Am sichtbarsten für Urlauber ist das Verbot der Zufahrt vom Paseo Marítimo aus über die Straße Antoni Maura zum Borne-Boulevard, das seit Mitte Juli in Kraft ist und seit Ende August kontrolliert wird. Erstmals eine Kamera gibt es zudem im Carrer Riera - zwar durfte schon seit 30 Jahren nicht von der Rambla aus abgebogen werden, es wurde aber praktisch nicht kontrolliert.

In den ACIRE, die in diesem Sommer nun neu hinzugekommen sind, gehen die Überwachungs­kameras dagegen erst am 15. Oktober in Betrieb. Das sind zum einen die Erweiterung der ACIRE Santa Eulàlia und Constitució sowie die neue ACIRE La Missió. Hinzu kommen Änderungen in der Verkehrsführung an mehreren Plätzen. Übrig sind jetzt innerhalb des Innenstadtrings nur noch ein paar Straßen auf Höhe des Passeig Mallorca, der Avinguida Alemanya sowie der Plaça d´Espanya. Hier seien die Straßen breiter, im Gegensatz zu den großteils gepflasterten Gassen im Stadtkern, die oft auch keine Gehsteige hätten, erklärt Ferrer.

Trotz der Informationskampagne, bei der die vom System erwischten Falschfahrer in einer Übergangsphase schriftlich ermahnt wurden, wirken die Zufahrtsbeschränkungen erst, seitdem es auch Strafen gibt. Im Zeitraum 22. bis 31. August hagelte es mehr als 8.000 Knöllchen - 14 Prozent aller erfassten Fahrzeuge in den ACIRE hatten keine Genehmigung. Allein 5.600 Falschfahrer wurden beim Abbiegen Richtung Borne erwischt.

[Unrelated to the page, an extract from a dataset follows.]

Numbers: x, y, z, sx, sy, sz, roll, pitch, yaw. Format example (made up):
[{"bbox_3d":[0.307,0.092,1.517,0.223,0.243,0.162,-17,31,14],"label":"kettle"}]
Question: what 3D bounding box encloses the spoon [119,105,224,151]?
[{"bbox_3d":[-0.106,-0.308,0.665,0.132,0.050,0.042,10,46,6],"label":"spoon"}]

Die Trefferquote liegt praktisch bei 100 Prozent: Das System fotografiert die Kennzeichen der Fahrzeuge, wandelt die Bilder in Codes um und vergleicht sie vollautomatisch mit einer abgespeicherten Liste der autorisierten Kennzeichen. Die Gesichter der Fahrer würden dagegen von den Kameras nicht erfasst, versichert Ferrer. Wer innerhalb eines Monats überweist, bekommt wie üblich einen 50-Prozent-Rabatt. In der Regel zahlten bis zu 60 Prozent der Verkehrssünder umgehend, bei den weiteren zöge sich das Verfahren ein oder zwei Jahre hin. Bei spanischen Fahrern werde im Zweifelsfall per Embargo eingezogen - und im Fall von Urlaubern seien die Mietwagenfirmen kooperativ und zweigten die Buße in der Regel von der gezahlten Kaution ab.

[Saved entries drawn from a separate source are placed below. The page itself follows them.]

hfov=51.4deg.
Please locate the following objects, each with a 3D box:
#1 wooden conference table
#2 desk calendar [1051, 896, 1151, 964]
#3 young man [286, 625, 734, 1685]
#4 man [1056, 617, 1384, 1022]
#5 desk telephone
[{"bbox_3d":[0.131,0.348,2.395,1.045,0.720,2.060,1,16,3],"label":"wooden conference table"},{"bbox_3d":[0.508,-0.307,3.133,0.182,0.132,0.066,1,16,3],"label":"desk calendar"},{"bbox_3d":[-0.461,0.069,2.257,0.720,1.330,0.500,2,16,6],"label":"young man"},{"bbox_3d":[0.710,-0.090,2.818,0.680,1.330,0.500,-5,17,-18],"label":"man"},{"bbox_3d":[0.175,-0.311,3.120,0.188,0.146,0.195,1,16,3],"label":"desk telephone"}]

Zum Stichtag 15. Oktober ist das Projekt Verkehrsberuhigung dann weitgehend abgeschlossen. Ferrer denkt aber über weitere Kameras nach, die an unfallträchtigen Stellen das in den ACIRE geltende Tempolimit von 20 Stundenkilometern kontrollieren sollen. "Ich finde es sehr schade, dass es immer erst Geldbußen braucht."